▶ _AIM OF THE EXERCISE_: Repeat the records word for word.

▶ _RECORDS_:
------------------------------------------------------------------------

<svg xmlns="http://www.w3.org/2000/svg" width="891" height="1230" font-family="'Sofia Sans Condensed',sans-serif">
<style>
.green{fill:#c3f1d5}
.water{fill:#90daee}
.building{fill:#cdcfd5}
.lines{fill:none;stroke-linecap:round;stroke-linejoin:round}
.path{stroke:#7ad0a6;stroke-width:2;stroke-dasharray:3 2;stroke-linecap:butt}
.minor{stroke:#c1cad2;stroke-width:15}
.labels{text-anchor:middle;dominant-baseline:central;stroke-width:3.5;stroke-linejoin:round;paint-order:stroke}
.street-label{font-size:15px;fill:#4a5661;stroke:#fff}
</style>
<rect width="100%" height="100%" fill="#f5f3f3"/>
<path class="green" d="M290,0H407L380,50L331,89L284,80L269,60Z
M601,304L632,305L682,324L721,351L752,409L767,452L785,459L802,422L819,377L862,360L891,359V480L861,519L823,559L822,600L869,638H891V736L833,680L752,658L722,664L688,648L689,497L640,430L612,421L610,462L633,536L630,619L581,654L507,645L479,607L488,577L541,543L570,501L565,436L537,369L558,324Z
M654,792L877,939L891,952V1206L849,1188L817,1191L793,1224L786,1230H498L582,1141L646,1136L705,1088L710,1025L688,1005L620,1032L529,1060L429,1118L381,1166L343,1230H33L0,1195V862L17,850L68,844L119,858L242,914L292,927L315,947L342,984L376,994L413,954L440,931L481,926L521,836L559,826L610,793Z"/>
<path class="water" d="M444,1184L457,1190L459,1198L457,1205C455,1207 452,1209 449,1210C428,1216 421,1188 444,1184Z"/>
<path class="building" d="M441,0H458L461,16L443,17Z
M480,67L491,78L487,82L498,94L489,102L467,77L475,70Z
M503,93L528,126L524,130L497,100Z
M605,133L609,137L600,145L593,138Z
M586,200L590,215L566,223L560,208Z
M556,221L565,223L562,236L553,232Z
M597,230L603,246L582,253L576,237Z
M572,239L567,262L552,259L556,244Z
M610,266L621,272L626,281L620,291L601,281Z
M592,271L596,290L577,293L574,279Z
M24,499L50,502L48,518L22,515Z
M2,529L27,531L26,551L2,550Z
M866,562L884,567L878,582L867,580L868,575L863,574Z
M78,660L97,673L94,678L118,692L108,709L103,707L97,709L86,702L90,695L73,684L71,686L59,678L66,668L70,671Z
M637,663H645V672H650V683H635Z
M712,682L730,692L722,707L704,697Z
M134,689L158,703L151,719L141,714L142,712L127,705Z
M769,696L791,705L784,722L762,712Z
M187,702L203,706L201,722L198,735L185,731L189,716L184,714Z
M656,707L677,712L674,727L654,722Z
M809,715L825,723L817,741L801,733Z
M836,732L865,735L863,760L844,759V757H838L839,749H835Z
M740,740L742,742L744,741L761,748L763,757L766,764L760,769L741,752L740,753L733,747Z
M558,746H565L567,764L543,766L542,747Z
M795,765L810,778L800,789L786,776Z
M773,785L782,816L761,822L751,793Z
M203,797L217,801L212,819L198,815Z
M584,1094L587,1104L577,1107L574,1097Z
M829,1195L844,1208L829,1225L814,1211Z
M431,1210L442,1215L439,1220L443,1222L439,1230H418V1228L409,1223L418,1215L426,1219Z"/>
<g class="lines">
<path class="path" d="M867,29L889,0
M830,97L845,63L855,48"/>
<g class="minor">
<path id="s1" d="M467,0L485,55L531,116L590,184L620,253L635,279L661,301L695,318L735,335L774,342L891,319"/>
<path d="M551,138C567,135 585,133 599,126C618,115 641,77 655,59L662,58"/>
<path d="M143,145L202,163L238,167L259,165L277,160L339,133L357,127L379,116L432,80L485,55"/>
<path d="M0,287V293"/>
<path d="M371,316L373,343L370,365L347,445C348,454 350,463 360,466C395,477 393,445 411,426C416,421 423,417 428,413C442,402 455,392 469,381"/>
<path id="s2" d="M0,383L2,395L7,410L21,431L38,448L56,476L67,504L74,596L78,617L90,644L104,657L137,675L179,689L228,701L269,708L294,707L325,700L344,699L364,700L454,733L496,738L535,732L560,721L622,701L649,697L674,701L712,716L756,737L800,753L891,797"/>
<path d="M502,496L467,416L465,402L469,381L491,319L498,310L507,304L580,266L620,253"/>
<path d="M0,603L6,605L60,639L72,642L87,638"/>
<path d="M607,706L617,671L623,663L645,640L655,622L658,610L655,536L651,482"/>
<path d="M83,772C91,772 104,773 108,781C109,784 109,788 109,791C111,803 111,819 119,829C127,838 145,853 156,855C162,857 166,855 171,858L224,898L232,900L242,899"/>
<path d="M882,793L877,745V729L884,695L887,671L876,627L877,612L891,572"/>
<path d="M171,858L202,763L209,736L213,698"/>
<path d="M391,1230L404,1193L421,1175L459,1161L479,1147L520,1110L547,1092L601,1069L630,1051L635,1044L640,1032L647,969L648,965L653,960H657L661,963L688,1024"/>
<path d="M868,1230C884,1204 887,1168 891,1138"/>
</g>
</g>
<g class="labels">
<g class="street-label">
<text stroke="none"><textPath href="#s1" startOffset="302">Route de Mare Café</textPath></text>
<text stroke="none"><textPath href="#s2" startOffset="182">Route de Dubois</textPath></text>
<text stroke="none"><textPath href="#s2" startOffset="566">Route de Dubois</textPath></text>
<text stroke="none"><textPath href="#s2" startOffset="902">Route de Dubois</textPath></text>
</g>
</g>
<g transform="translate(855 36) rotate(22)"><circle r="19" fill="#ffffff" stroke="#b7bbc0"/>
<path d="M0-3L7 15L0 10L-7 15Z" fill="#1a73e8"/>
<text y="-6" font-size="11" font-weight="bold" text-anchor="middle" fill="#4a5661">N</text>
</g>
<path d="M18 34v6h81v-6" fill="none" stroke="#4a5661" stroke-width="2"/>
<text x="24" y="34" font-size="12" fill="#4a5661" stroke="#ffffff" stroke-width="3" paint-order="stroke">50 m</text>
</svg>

------------------------------------------------------------------------

▶ _SOLUTION FOR THIS EXERCISE_:
<svg xmlns="http://www.w3.org/2000/svg" width="891" height="1230" font-family="'Sofia Sans Condensed',sans-serif">
<style>
.green{fill:#c3f1d5}
.water{fill:#90daee}
.building{fill:#cdcfd5}
.lines{fill:none;stroke-linecap:round;stroke-linejoin:round}
.path{stroke:#7ad0a6;stroke-width:2;stroke-dasharray:3 2;stroke-linecap:butt}
.minor{stroke:#c1cad2;stroke-width:15}
.labels{text-anchor:middle;dominant-baseline:central;stroke-width:3.5;stroke-linejoin:round;paint-order:stroke}
.street-label{font-size:15px;fill:#4a5661;stroke:#fff}
</style>
<rect width="100%" height="100%" fill="#f5f3f3"/>
<path class="green" d="M290,0H407L380,50L331,89L284,80L269,60Z
M601,304L632,305L682,324L721,351L752,409L767,452L785,459L802,422L819,377L862,360L891,359V480L861,519L823,559L822,600L869,638H891V736L833,680L752,658L722,664L688,648L689,497L640,430L612,421L610,462L633,536L630,619L581,654L507,645L479,607L488,577L541,543L570,501L565,436L537,369L558,324Z
M654,792L877,939L891,952V1206L849,1188L817,1191L793,1224L786,1230H498L582,1141L646,1136L705,1088L710,1025L688,1005L620,1032L529,1060L429,1118L381,1166L343,1230H33L0,1195V862L17,850L68,844L119,858L242,914L292,927L315,947L342,984L376,994L413,954L440,931L481,926L521,836L559,826L610,793Z"/>
<path class="water" d="M444,1184L457,1190L459,1198L457,1205C455,1207 452,1209 449,1210C428,1216 421,1188 444,1184Z"/>
<path class="building" d="M441,0H458L461,16L443,17Z
M480,67L491,78L487,82L498,94L489,102L467,77L475,70Z
M503,93L528,126L524,130L497,100Z
M605,133L609,137L600,145L593,138Z
M586,200L590,215L566,223L560,208Z
M556,221L565,223L562,236L553,232Z
M597,230L603,246L582,253L576,237Z
M572,239L567,262L552,259L556,244Z
M610,266L621,272L626,281L620,291L601,281Z
M592,271L596,290L577,293L574,279Z
M24,499L50,502L48,518L22,515Z
M2,529L27,531L26,551L2,550Z
M866,562L884,567L878,582L867,580L868,575L863,574Z
M78,660L97,673L94,678L118,692L108,709L103,707L97,709L86,702L90,695L73,684L71,686L59,678L66,668L70,671Z
M637,663H645V672H650V683H635Z
M712,682L730,692L722,707L704,697Z
M134,689L158,703L151,719L141,714L142,712L127,705Z
M769,696L791,705L784,722L762,712Z
M187,702L203,706L201,722L198,735L185,731L189,716L184,714Z
M656,707L677,712L674,727L654,722Z
M809,715L825,723L817,741L801,733Z
M836,732L865,735L863,760L844,759V757H838L839,749H835Z
M740,740L742,742L744,741L761,748L763,757L766,764L760,769L741,752L740,753L733,747Z
M558,746H565L567,764L543,766L542,747Z
M795,765L810,778L800,789L786,776Z
M773,785L782,816L761,822L751,793Z
M203,797L217,801L212,819L198,815Z
M584,1094L587,1104L577,1107L574,1097Z
M829,1195L844,1208L829,1225L814,1211Z
M431,1210L442,1215L439,1220L443,1222L439,1230H418V1228L409,1223L418,1215L426,1219Z"/>
<g class="lines">
<path class="path" d="M867,29L889,0
M830,97L845,63L855,48"/>
<g class="minor">
<path id="s1" d="M467,0L485,55L531,116L590,184L620,253L635,279L661,301L695,318L735,335L774,342L891,319"/>
<path d="M551,138C567,135 585,133 599,126C618,115 641,77 655,59L662,58"/>
<path d="M143,145L202,163L238,167L259,165L277,160L339,133L357,127L379,116L432,80L485,55"/>
<path d="M0,287V293"/>
<path d="M371,316L373,343L370,365L347,445C348,454 350,463 360,466C395,477 393,445 411,426C416,421 423,417 428,413C442,402 455,392 469,381"/>
<path id="s2" d="M0,383L2,395L7,410L21,431L38,448L56,476L67,504L74,596L78,617L90,644L104,657L137,675L179,689L228,701L269,708L294,707L325,700L344,699L364,700L454,733L496,738L535,732L560,721L622,701L649,697L674,701L712,716L756,737L800,753L891,797"/>
<path d="M502,496L467,416L465,402L469,381L491,319L498,310L507,304L580,266L620,253"/>
<path d="M0,603L6,605L60,639L72,642L87,638"/>
<path d="M607,706L617,671L623,663L645,640L655,622L658,610L655,536L651,482"/>
<path d="M83,772C91,772 104,773 108,781C109,784 109,788 109,791C111,803 111,819 119,829C127,838 145,853 156,855C162,857 166,855 171,858L224,898L232,900L242,899"/>
<path d="M882,793L877,745V729L884,695L887,671L876,627L877,612L891,572"/>
<path d="M171,858L202,763L209,736L213,698"/>
<path d="M391,1230L404,1193L421,1175L459,1161L479,1147L520,1110L547,1092L601,1069L630,1051L635,1044L640,1032L647,969L648,965L653,960H657L661,963L688,1024"/>
<path d="M868,1230C884,1204 887,1168 891,1138"/>
</g>
</g>
<g class="labels">
<g class="street-label">
<text stroke="none"><textPath href="#s1" startOffset="302">Route de Mare Café</textPath></text>
<text stroke="none"><textPath href="#s2" startOffset="182">Route de Dubois</textPath></text>
<text stroke="none"><textPath href="#s2" startOffset="566">Route de Dubois</textPath></text>
<text stroke="none"><textPath href="#s2" startOffset="902">Route de Dubois</textPath></text>
</g>
</g>
<g transform="translate(855 36) rotate(22)"><circle r="19" fill="#ffffff" stroke="#b7bbc0"/>
<path d="M0-3L7 15L0 10L-7 15Z" fill="#1a73e8"/>
<text y="-6" font-size="11" font-weight="bold" text-anchor="middle" fill="#4a5661">N</text>
</g>
<path d="M18 34v6h81v-6" fill="none" stroke="#4a5661" stroke-width="2"/>
<text x="24" y="34" font-size="12" fill="#4a5661" stroke="#ffffff" stroke-width="3" paint-order="stroke">50 m</text>
</svg>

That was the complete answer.